ACTIVITY:
Please return each line of the listing exactly as given.

Start of TASK DATA

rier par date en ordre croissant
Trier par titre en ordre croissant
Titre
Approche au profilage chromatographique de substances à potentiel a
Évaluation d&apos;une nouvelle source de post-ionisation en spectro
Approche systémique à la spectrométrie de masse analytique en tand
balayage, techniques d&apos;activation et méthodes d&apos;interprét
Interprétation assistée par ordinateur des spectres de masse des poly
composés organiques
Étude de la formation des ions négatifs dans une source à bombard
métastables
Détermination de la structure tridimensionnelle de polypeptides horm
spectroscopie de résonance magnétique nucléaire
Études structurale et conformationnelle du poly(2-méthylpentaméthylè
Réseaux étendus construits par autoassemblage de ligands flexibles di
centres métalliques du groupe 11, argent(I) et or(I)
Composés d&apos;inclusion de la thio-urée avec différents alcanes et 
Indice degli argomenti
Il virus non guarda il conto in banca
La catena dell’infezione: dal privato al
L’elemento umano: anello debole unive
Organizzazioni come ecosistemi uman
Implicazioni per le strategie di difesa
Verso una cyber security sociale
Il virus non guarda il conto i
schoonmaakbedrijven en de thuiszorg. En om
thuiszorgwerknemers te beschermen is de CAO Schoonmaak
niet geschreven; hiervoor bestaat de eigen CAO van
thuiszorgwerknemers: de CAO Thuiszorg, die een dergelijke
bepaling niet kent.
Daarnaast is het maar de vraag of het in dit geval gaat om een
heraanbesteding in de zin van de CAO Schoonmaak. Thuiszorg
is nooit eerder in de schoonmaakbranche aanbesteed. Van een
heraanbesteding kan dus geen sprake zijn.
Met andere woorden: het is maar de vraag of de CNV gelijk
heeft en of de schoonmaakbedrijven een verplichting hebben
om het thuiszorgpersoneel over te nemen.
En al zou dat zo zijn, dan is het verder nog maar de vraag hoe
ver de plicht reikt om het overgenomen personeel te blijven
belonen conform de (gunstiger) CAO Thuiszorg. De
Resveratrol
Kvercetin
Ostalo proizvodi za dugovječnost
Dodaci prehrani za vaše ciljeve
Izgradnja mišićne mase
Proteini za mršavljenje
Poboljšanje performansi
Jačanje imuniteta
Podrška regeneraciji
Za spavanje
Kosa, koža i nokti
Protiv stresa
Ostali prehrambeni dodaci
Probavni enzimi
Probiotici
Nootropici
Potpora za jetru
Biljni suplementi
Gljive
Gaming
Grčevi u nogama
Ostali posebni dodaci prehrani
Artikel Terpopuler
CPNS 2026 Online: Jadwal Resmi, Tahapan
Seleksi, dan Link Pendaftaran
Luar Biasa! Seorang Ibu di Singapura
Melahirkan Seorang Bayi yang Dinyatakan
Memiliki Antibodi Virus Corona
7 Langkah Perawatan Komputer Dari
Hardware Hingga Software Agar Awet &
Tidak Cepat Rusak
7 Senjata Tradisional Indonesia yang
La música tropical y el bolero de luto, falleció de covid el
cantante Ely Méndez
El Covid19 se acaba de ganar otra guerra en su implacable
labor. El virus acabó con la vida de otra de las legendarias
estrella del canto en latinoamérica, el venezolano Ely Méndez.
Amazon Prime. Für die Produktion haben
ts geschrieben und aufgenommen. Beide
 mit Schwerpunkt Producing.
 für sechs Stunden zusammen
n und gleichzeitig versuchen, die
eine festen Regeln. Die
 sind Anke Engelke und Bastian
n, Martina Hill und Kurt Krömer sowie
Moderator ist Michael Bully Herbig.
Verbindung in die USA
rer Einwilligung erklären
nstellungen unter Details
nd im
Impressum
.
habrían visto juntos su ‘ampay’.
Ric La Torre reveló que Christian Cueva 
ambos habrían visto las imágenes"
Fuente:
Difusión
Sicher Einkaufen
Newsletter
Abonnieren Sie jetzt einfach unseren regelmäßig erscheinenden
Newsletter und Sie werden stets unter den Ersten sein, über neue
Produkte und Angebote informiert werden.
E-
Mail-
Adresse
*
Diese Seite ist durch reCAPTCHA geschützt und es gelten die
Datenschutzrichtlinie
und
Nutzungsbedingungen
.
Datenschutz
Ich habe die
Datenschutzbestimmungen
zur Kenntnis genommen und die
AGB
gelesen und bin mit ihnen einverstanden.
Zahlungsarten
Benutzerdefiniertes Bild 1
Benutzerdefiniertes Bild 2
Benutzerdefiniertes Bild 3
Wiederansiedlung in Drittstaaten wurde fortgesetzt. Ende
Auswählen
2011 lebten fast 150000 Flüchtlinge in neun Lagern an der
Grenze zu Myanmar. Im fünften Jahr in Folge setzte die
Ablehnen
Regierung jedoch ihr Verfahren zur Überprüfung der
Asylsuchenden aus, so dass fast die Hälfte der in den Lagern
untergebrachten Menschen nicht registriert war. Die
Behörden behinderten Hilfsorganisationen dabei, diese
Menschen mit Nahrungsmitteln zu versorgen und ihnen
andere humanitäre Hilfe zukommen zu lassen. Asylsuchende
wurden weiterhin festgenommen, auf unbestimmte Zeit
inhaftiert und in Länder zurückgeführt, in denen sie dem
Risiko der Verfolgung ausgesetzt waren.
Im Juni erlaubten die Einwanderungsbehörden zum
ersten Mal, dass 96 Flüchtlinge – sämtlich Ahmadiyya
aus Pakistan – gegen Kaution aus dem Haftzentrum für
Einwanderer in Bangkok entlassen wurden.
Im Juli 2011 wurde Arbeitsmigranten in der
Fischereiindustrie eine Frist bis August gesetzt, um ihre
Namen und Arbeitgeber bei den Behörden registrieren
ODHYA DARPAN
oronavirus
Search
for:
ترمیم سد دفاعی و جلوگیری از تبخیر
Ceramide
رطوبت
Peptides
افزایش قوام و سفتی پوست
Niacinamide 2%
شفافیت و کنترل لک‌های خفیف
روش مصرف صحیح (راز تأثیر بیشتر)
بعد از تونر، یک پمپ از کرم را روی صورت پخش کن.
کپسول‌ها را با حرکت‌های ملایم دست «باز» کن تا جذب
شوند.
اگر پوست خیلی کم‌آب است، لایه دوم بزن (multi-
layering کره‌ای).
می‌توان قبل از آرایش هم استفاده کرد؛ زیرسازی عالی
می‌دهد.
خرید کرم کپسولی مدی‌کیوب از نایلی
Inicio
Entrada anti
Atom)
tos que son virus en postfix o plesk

End of TASK DATA

EXERCISE ANSWER:
rier par date en ordre croissant
Trier par titre en ordre croissant
Titre
Approche au profilage chromatographique de substances à potentiel a
Évaluation d&apos;une nouvelle source de post-ionisation en spectro
Approche systémique à la spectrométrie de masse analytique en tand
balayage, techniques d&apos;activation et méthodes d&apos;interprét
Interprétation assistée par ordinateur des spectres de masse des poly
composés organiques
Étude de la formation des ions négatifs dans une source à bombard
métastables
Détermination de la structure tridimensionnelle de polypeptides horm
spectroscopie de résonance magnétique nucléaire
Études structurale et conformationnelle du poly(2-méthylpentaméthylè
Réseaux étendus construits par autoassemblage de ligands flexibles di
centres métalliques du groupe 11, argent(I) et or(I)
Composés d&apos;inclusion de la thio-urée avec différents alcanes et 
Indice degli argomenti
Il virus non guarda il conto in banca
La catena dell’infezione: dal privato al
L’elemento umano: anello debole unive
Organizzazioni come ecosistemi uman
Implicazioni per le strategie di difesa
Verso una cyber security sociale
Il virus non guarda il conto i
schoonmaakbedrijven en de thuiszorg. En om
thuiszorgwerknemers te beschermen is de CAO Schoonmaak
niet geschreven; hiervoor bestaat de eigen CAO van
thuiszorgwerknemers: de CAO Thuiszorg, die een dergelijke
bepaling niet kent.
Daarnaast is het maar de vraag of het in dit geval gaat om een
heraanbesteding in de zin van de CAO Schoonmaak. Thuiszorg
is nooit eerder in de schoonmaakbranche aanbesteed. Van een
heraanbesteding kan dus geen sprake zijn.
Met andere woorden: het is maar de vraag of de CNV gelijk
heeft en of de schoonmaakbedrijven een verplichting hebben
om het thuiszorgpersoneel over te nemen.
En al zou dat zo zijn, dan is het verder nog maar de vraag hoe
ver de plicht reikt om het overgenomen personeel te blijven
belonen conform de (gunstiger) CAO Thuiszorg. De
Resveratrol
Kvercetin
Ostalo proizvodi za dugovječnost
Dodaci prehrani za vaše ciljeve
Izgradnja mišićne mase
Proteini za mršavljenje
Poboljšanje performansi
Jačanje imuniteta
Podrška regeneraciji
Za spavanje
Kosa, koža i nokti
Protiv stresa
Ostali prehrambeni dodaci
Probavni enzimi
Probiotici
Nootropici
Potpora za jetru
Biljni suplementi
Gljive
Gaming
Grčevi u nogama
Ostali posebni dodaci prehrani
Artikel Terpopuler
CPNS 2026 Online: Jadwal Resmi, Tahapan
Seleksi, dan Link Pendaftaran
Luar Biasa! Seorang Ibu di Singapura
Melahirkan Seorang Bayi yang Dinyatakan
Memiliki Antibodi Virus Corona
7 Langkah Perawatan Komputer Dari
Hardware Hingga Software Agar Awet &
Tidak Cepat Rusak
7 Senjata Tradisional Indonesia yang
La música tropical y el bolero de luto, falleció de covid el
cantante Ely Méndez
El Covid19 se acaba de ganar otra guerra en su implacable
labor. El virus acabó con la vida de otra de las legendarias
estrella del canto en latinoamérica, el venezolano Ely Méndez.
Amazon Prime. Für die Produktion haben
ts geschrieben und aufgenommen. Beide
 mit Schwerpunkt Producing.
 für sechs Stunden zusammen
n und gleichzeitig versuchen, die
eine festen Regeln. Die
 sind Anke Engelke und Bastian
n, Martina Hill und Kurt Krömer sowie
Moderator ist Michael Bully Herbig.
Verbindung in die USA
rer Einwilligung erklären
nstellungen unter Details
nd im
Impressum
.
habrían visto juntos su ‘ampay’.
Ric La Torre reveló que Christian Cueva 
ambos habrían visto las imágenes"
Fuente:
Difusión
Sicher Einkaufen
Newsletter
Abonnieren Sie jetzt einfach unseren regelmäßig erscheinenden
Newsletter und Sie werden stets unter den Ersten sein, über neue
Produkte und Angebote informiert werden.
E-
Mail-
Adresse
*
Diese Seite ist durch reCAPTCHA geschützt und es gelten die
Datenschutzrichtlinie
und
Nutzungsbedingungen
.
Datenschutz
Ich habe die
Datenschutzbestimmungen
zur Kenntnis genommen und die
AGB
gelesen und bin mit ihnen einverstanden.
Zahlungsarten
Benutzerdefiniertes Bild 1
Benutzerdefiniertes Bild 2
Benutzerdefiniertes Bild 3
Wiederansiedlung in Drittstaaten wurde fortgesetzt. Ende
Auswählen
2011 lebten fast 150000 Flüchtlinge in neun Lagern an der
Grenze zu Myanmar. Im fünften Jahr in Folge setzte die
Ablehnen
Regierung jedoch ihr Verfahren zur Überprüfung der
Asylsuchenden aus, so dass fast die Hälfte der in den Lagern
untergebrachten Menschen nicht registriert war. Die
Behörden behinderten Hilfsorganisationen dabei, diese
Menschen mit Nahrungsmitteln zu versorgen und ihnen
andere humanitäre Hilfe zukommen zu lassen. Asylsuchende
wurden weiterhin festgenommen, auf unbestimmte Zeit
inhaftiert und in Länder zurückgeführt, in denen sie dem
Risiko der Verfolgung ausgesetzt waren.
Im Juni erlaubten die Einwanderungsbehörden zum
ersten Mal, dass 96 Flüchtlinge – sämtlich Ahmadiyya
aus Pakistan – gegen Kaution aus dem Haftzentrum für
Einwanderer in Bangkok entlassen wurden.
Im Juli 2011 wurde Arbeitsmigranten in der
Fischereiindustrie eine Frist bis August gesetzt, um ihre
Namen und Arbeitgeber bei den Behörden registrieren
ODHYA DARPAN
oronavirus
Search
for:
ترمیم سد دفاعی و جلوگیری از تبخیر
Ceramide
رطوبت
Peptides
افزایش قوام و سفتی پوست
Niacinamide 2%
شفافیت و کنترل لک‌های خفیف
روش مصرف صحیح (راز تأثیر بیشتر)
بعد از تونر، یک پمپ از کرم را روی صورت پخش کن.
کپسول‌ها را با حرکت‌های ملایم دست «باز» کن تا جذب
شوند.
اگر پوست خیلی کم‌آب است، لایه دوم بزن (multi-
layering کره‌ای).
می‌توان قبل از آرایش هم استفاده کرد؛ زیرسازی عالی
می‌دهد.
خرید کرم کپسولی مدی‌کیوب از نایلی
Inicio
Entrada anti
Atom)
tos que son virus en postfix o plesk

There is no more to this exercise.